Un autre interrompit pour dire qu'il ne voyait pas pourquoi on n'essayait pas plutôt d'invoquer les fantômes des disparus, car il était bien connu que c'était plus simple, et cela valait la peine d'essayer. Les magiciens anglais, après tout, mouraient comme tout le monde. Mais on fit vite taire cet importun.

On demanda à Arabella de tenir les mains de deux magiciens pour en faire un cercle. Par égards pour elle, nota-t-elle, on plaça autour d'elle une demoiselle qui se présenta comme Mrs Redruth et une femme d'âge plus mur et de rouge complexion. Ceci dit, pensa Arabella, il fallait bien que quelque part, dans le cercle, des hommes tiennent des mains de femme. Mais elle supposa qu'ils avaient été choisis de façon que cela ne brise ni les règles de la bienséance ni leur concentration bien nécessaire.

Quelqu'un avait apporté une table ronde presque entièrement occupée par un immense miroir, qui semblait fait d'argent liquide. On demanda à Childermass de s'occuper lui-même d'y tracer limites et signes, et Arabella se demanda si c'était à cause de la position particulière dont Mr Honeyfoot et Mr Segundus lui avaient parlé. Childermass, refusant toujours de prendre parti entre Jonathan et Mr Norrell était parfois, malgré la bassesse de sa naissance, celui qui tranchait les querelles, parce qu'on ne pouvait accepter l'objectivité de personne d'autre. Ou peut-être était-ce, là aussi, un cas de "magie sympathique", lié à la position de majordome que Childermass avait tenue si longtemps pour Mr Norrell.

D'après quelques conversations qu'elle avait entendu, certains magiciens considéraient même que dans leur cercle, les distinctions de statut devaient être dues au talent de pratique de la magie, sans tenir compte de choses comme l'argent, la naissance, ou même le sexe. Mais il s'agissait d'une minorité, et la plupart des magiciens considéraient que laisser passer de telles idées était le début de la décadence.

Mais tout le monde, ou presque, en était venu à faire une exception pour Childermass.

Il énonça une formule, où, supposa Arabella, il exigea de savoir où se trouvaient à l'instant Jonathan et Norrell. Mais avant de pouvoir y penser, elle sentit la magie passer à travers elle.

Le souffle coupé, elle se demanda si les magiciens essayaient de comprendre cette impression, avec leur magie si savante, ou s'ils la voyaient juste comme un effet secondaire qui les distrayait, ou si pour des mages comme Jonathan cette sensation était elle-même une pensée, une sensation purement intellectuelle, mais tout à fait différente de celle que la vie de tous les jours produisait. Ou peut-être identique, d'une certaine façon, ou qui le serait si Arabella avait réfléchi à chaque seconde à ce que cela faisait d'être vivante, d'avoir ses poumons qui respiraient, son coeur qui battait, ses membres qui se déplaçaient...

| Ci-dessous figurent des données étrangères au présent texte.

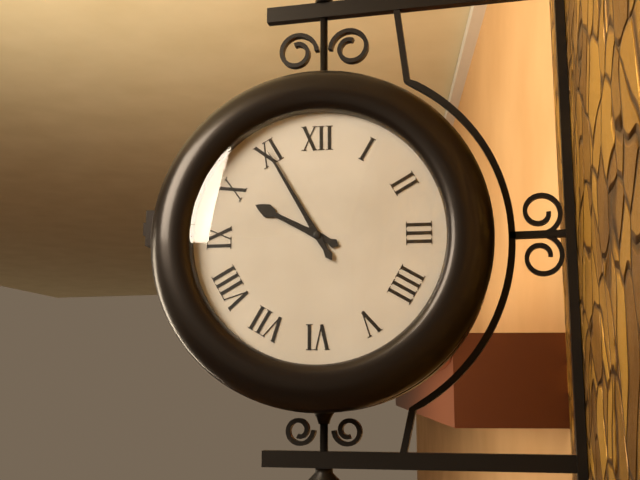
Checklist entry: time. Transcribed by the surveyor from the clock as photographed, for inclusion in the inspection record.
9:55
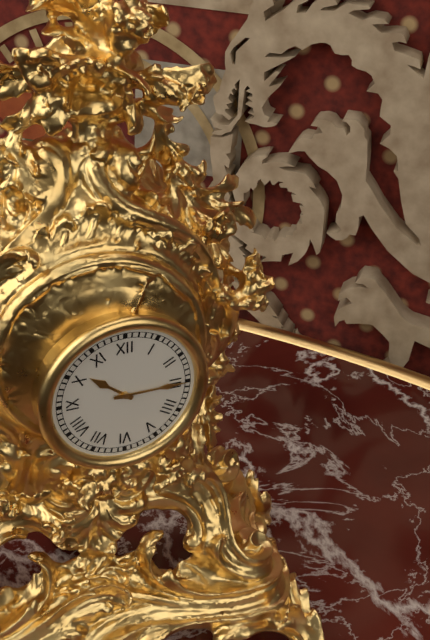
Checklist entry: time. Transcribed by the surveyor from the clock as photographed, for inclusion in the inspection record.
10:15
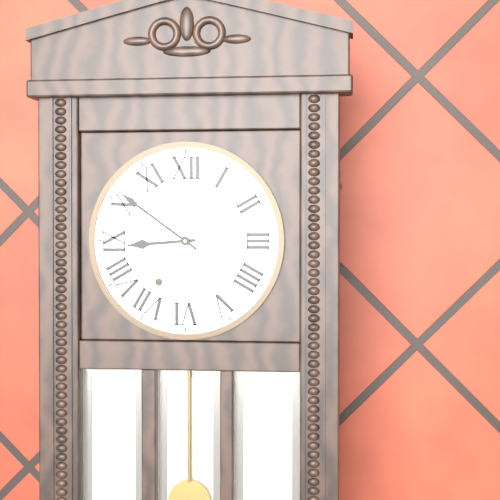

Elle se reprit et chercha, chercha de toutes ses forces ce dont on lui avait parlé, une lumière au milieu du miroir d'argent, qui représenterait non pas Jonathan - cela aussi, on le lui avait dit, il n'était pas accessible à la magie - mais la prison dans laquelle il avait été enfermé par son geôlier à elle.

Elle apparût, petite flamme, la seule communication avec Jonathan qu'elle avait eue depuis des années, et peut-être une certitude qu'il était encore vivant. Il était impossible que Norrell ait survécu sans lui. Il était impossible que l'enchantement ait persisté s'ils étaient morts tous les deux... n'est-ce pas ? Ca y est, elle se mettait à inventer des lois magiques sans raison, juste par la dictée de son coeur et de l'énergie qui l'avait traversée.

"Le monde des fées," énonça Childermass. Il entreprit ensuite de séparer le miroir entre différents lieux géographiques dont aucun ne disait rien à Arabella.

Puis la petite lumière s'éteint. Childermass insista encore et encore, donnant des noms jusqu'à l'épuisement, mais elle ne revient pas.

Arabella sentit son excitation retomber.

Elle ne s'attendait pas à pouvoir lui parler. Pas vraiment. Mais elle n'avait pas vu son visage penché sur un livre. Elle n'avait même pas été sûre qu'il se portait bien.

Le cercle se brisa. Déjà, des magiciens se plaignaient sur les connaissances insuffisantes qu'on avait sur la géographie du royaume des fées. Bien sûr, cela aurait été plus simple si, comme les royaumes humains, les royaume féériques avaient eu une notion commune du nord et du sud, mais ce qui se passait le plus généralement était que le souverain décidait où était le nord comme cela l'arrangeait, et ses sujets pouvaient s'estimer heureux si c'était à l'opposé du sud - du moins, dans le cas peu probable où ils accordaient le moindre intérêt au sujet.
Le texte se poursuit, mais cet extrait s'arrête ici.